题目/Title:Accelerating Clustering on the GPU Platform
作者/Author:帅吉红,邓仰东
Jihong Shuai,Yandong Deng
会议/Conference:iTAP 2012
地点/Location:Wuhan, China
年份/Issue Date:2012.18-20 Aug.
页码/pages:
摘要/Abstract:
Data clustering is a fundamental problem of data analysis. The large volume of data to be clustered in real-world applications always calls for faster processing. Although its data-parallel nature makes it suitable for GPU platforms, data clustering also needs to handle very large data sets, which often exceeds the available memory size on an off-the-shelf graphics card. As a result, current data clustering methods require frequent data transfers between the host machine and the GPU. Such transfers are time consuming and the corresponding coordination complicates the programming.
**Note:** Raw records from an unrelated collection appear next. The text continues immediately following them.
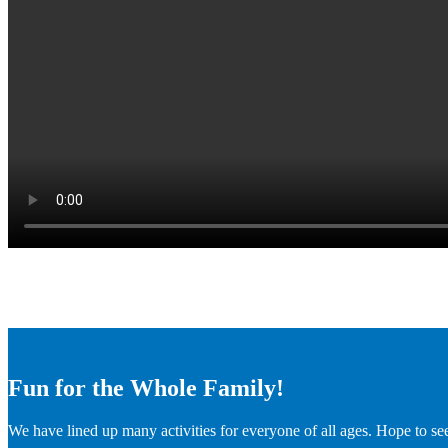
Fun for the Whole Family!
We have lined up many activities for everyone of all ages. Hope to se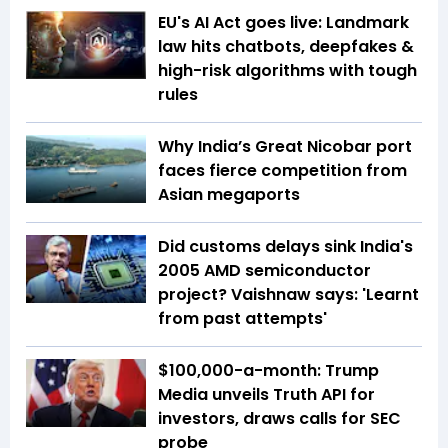
EU's AI Act goes live: Landmark
law hits chatbots, deepfakes &
high-risk algorithms with tough
rules
Why India’s Great Nicobar port
faces fierce competition from
Asian megaports
Did customs delays sink India's
2005 AMD semiconductor
project? Vaishnaw says: 'Learnt
from past attempts'
$100,000-a-month: Trump
Media unveils Truth API for
investors, draws calls for SEC
probe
In this work we choose the BIRCH method, which is able to handle large datasets with a relatively low memory requirement, to accelerate on GPU platforms. In this paper, we propose an efficient GPU implementation of the BIRCH algorithm, and provide a solution to efficiently process dataset larger than the capacity of GPU memory. Experimental results prove that our implementation achieves a 50X speedup when compared with the original CPU-based BIRCH and a running time scaled linearly with the increasing dataset size.